• Work to be completed
Arrange everything from the line containing "Recomendadas" down to the end of the records as a Markdown table with the columns Row and Text line, one row per line, leaving out blank lines and the pictures.

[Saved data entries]
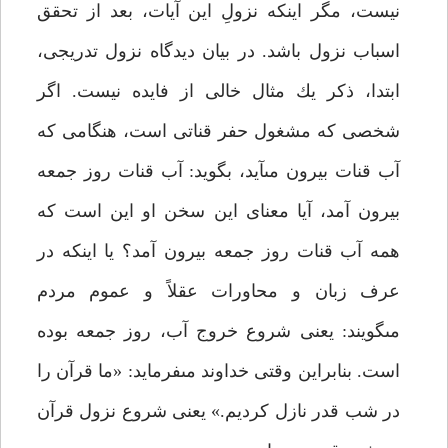
نيست، مگر اينكه نزولِ اين آيات، بعد از تحقق
اسباب نزول باشد. در بيان ديدگاه نزول تدريجى،
ابتدا، ذكر يك مثال خالى از فايده نيست. اگر
شخصى كه مشغول حفر قناتى است، هنگامى كه
آب قنات بيرون مى‏آيد، بگويد: آب قنات روز جمعه
بيرون آمد، آيا معناى اين سخن او اين است كه
همه آب قنات روز جمعه بيرون آمد؟ يا اينكه در
عرف زبان و محاورات عقلاً و عموم مردم
مى‏گويند: يعنى شروع خروج آب، روز جمعه بوده
است. بنابراين وقتى خداوند مى‏فرمايد: «ما قرآن را
در شب قدر نازل كرديم.» يعنى شروع نزول قرآن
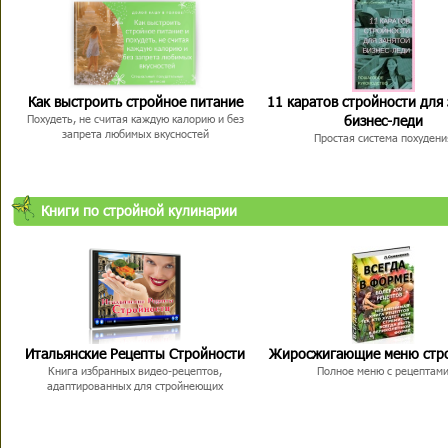
Как выстроить стройное питание
11 каратов стройности для
бизнес-леди
Похудеть, не считая каждую калорию и без
запрета любимых вкусностей
Простая система похудени
Книги по стройной кулинарии
Итальянские Рецепты Стройности
Жиросжигающие меню стр
Книга избранных видео-рецептов,
Полное меню с рецептам
адаптированных для стройнеющих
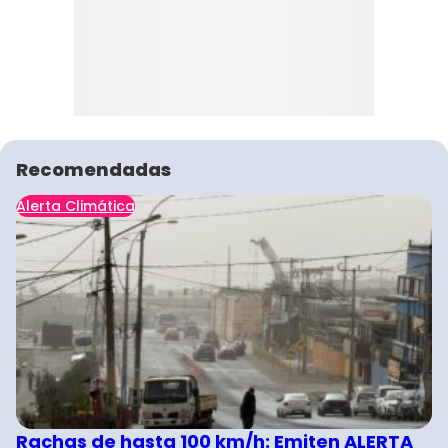
Recomendadas
Alerta Climática
Rachas de hasta 100 km/h: Emiten ALERTA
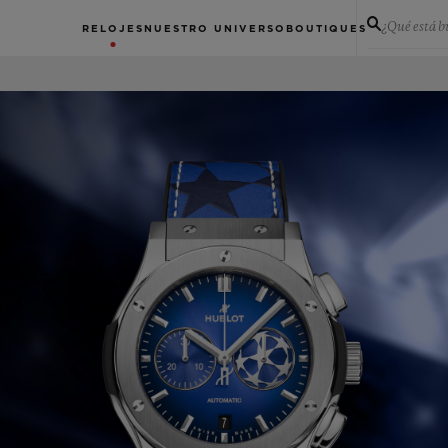
¿Qué está 
RELOJES
NUESTRO UNIVERSO
BOUTIQUES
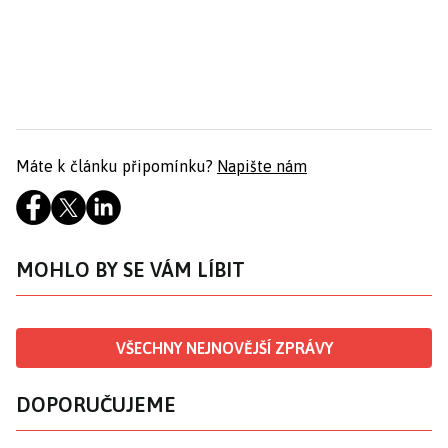
Máte k článku připomínku?
Napište nám
MOHLO BY SE VÁM LÍBIT
VŠECHNY NEJNOVĚJŠÍ ZPRÁVY
DOPORUČUJEME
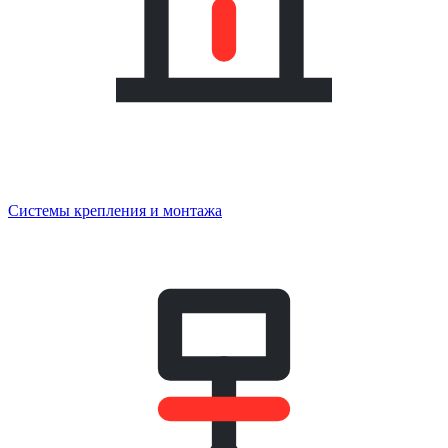
Системы крепления и монтажа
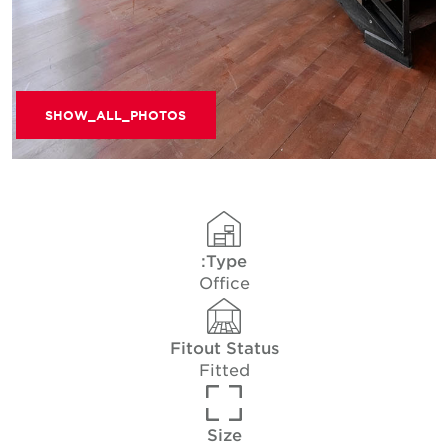
SHOW_ALL_PHOTOS
Type:
Office
Fitout Status
Fitted
Size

• Answer to this problem
| Row | Text line |
|---|---|
| 1 | Recomendadas |
| 2 | Alerta Climática |
| 3 | Rachas de hasta 100 km/h: Emiten ALERTA |
| 4 | ¿Qué está  |
| 5 | RELOJES |
| 6 | NUESTRO UNIVERSO |
| 7 | BOUTIQUES |
| 8 | Máte k článku připomínku? |
| 9 | Napište nám |
| 10 | MOHLO BY SE VÁM LÍBIT |
| 11 | VŠECHNY NEJNOVĚJŠÍ ZPRÁVY |
| 12 | DOPORUČUJEME |
| 13 | Системы крепления и монтажа |
| 14 | SHOW_ALL_PHOTOS |
| 15 | Type: |
| 16 | Office |
| 17 | Fitout Status |
| 18 | Fitted |
| 19 | Size |